## EXERCISE OBJECTIVE:
Among the entries below, count each line holding the word "circuits". Write only the number.

Edit tracking data:
● ● ●

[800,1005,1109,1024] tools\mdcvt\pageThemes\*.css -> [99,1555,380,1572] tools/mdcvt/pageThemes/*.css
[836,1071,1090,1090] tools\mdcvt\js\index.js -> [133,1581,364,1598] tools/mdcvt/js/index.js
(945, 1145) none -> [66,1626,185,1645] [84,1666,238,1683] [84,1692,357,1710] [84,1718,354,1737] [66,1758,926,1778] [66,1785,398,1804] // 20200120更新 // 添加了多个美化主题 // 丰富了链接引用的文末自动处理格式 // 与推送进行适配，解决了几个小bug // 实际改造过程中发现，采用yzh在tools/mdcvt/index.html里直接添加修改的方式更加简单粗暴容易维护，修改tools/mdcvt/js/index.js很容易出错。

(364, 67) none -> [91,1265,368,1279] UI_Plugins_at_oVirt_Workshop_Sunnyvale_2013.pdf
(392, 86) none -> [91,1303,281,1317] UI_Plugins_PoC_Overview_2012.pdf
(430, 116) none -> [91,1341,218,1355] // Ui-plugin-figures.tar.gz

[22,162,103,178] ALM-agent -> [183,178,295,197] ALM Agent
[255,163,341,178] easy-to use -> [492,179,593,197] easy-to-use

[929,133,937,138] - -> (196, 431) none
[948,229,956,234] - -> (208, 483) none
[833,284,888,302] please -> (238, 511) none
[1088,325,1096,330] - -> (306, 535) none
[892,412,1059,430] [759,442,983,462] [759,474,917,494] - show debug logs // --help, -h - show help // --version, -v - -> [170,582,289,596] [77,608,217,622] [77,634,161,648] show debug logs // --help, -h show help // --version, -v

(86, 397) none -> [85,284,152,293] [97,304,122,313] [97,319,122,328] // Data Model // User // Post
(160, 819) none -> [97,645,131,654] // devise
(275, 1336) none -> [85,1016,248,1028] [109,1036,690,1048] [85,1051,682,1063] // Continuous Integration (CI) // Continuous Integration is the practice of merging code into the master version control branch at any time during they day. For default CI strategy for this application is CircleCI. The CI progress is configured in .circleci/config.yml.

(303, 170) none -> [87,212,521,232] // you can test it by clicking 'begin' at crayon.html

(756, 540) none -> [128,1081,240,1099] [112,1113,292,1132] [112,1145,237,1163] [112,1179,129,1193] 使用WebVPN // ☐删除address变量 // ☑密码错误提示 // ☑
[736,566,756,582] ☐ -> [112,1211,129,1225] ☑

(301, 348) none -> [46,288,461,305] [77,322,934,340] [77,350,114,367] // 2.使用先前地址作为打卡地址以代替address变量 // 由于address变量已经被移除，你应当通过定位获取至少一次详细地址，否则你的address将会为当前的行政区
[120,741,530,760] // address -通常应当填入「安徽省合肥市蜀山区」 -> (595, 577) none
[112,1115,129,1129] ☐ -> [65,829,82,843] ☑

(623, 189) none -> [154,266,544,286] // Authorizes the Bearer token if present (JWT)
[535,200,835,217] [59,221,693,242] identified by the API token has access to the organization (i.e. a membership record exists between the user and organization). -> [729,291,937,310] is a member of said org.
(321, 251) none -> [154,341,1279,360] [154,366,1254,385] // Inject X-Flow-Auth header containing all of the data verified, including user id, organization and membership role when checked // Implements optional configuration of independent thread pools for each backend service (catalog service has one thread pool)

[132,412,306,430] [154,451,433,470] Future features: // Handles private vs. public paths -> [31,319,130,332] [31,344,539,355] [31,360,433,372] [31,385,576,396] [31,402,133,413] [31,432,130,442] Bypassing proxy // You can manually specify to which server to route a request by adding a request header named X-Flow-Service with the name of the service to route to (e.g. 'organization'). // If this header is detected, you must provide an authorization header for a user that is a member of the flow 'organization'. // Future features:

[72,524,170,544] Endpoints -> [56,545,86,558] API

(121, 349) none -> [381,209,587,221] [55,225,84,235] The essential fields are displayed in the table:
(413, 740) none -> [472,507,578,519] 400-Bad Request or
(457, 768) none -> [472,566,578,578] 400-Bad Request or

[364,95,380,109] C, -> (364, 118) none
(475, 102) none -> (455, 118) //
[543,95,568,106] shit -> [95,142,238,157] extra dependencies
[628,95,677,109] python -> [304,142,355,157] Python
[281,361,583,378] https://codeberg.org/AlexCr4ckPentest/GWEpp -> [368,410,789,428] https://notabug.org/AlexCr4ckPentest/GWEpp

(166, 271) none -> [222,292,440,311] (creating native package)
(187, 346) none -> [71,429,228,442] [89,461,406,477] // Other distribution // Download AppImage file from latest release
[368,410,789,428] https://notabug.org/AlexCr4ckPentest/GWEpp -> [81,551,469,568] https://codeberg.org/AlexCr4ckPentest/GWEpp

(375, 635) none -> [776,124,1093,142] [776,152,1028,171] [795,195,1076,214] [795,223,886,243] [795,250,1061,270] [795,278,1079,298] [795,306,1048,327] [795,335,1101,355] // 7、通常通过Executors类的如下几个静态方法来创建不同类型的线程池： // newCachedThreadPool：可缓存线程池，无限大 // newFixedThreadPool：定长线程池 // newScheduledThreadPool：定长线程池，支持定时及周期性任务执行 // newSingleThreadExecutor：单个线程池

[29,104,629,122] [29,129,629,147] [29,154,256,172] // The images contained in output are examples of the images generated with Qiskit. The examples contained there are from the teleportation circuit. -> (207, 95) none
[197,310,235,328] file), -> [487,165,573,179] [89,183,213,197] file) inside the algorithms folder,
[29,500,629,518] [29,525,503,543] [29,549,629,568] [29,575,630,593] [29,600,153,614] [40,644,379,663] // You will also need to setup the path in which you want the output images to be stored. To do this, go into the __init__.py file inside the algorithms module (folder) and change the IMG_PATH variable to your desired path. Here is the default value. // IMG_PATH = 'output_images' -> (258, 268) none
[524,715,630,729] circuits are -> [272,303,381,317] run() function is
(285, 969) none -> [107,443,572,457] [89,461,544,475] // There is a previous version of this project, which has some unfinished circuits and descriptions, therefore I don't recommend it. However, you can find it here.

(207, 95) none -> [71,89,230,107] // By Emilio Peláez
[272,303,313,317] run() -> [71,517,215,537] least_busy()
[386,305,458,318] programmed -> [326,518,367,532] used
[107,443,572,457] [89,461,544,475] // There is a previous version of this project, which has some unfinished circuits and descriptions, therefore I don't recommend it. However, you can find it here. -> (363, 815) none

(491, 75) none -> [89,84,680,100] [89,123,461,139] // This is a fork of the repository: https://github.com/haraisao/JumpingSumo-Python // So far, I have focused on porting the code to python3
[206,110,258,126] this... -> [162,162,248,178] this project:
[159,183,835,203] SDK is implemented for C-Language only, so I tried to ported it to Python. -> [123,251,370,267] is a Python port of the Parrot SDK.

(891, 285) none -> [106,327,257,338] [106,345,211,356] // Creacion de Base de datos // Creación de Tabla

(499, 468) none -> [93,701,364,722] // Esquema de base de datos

● ● ●

## OUTPUT:
3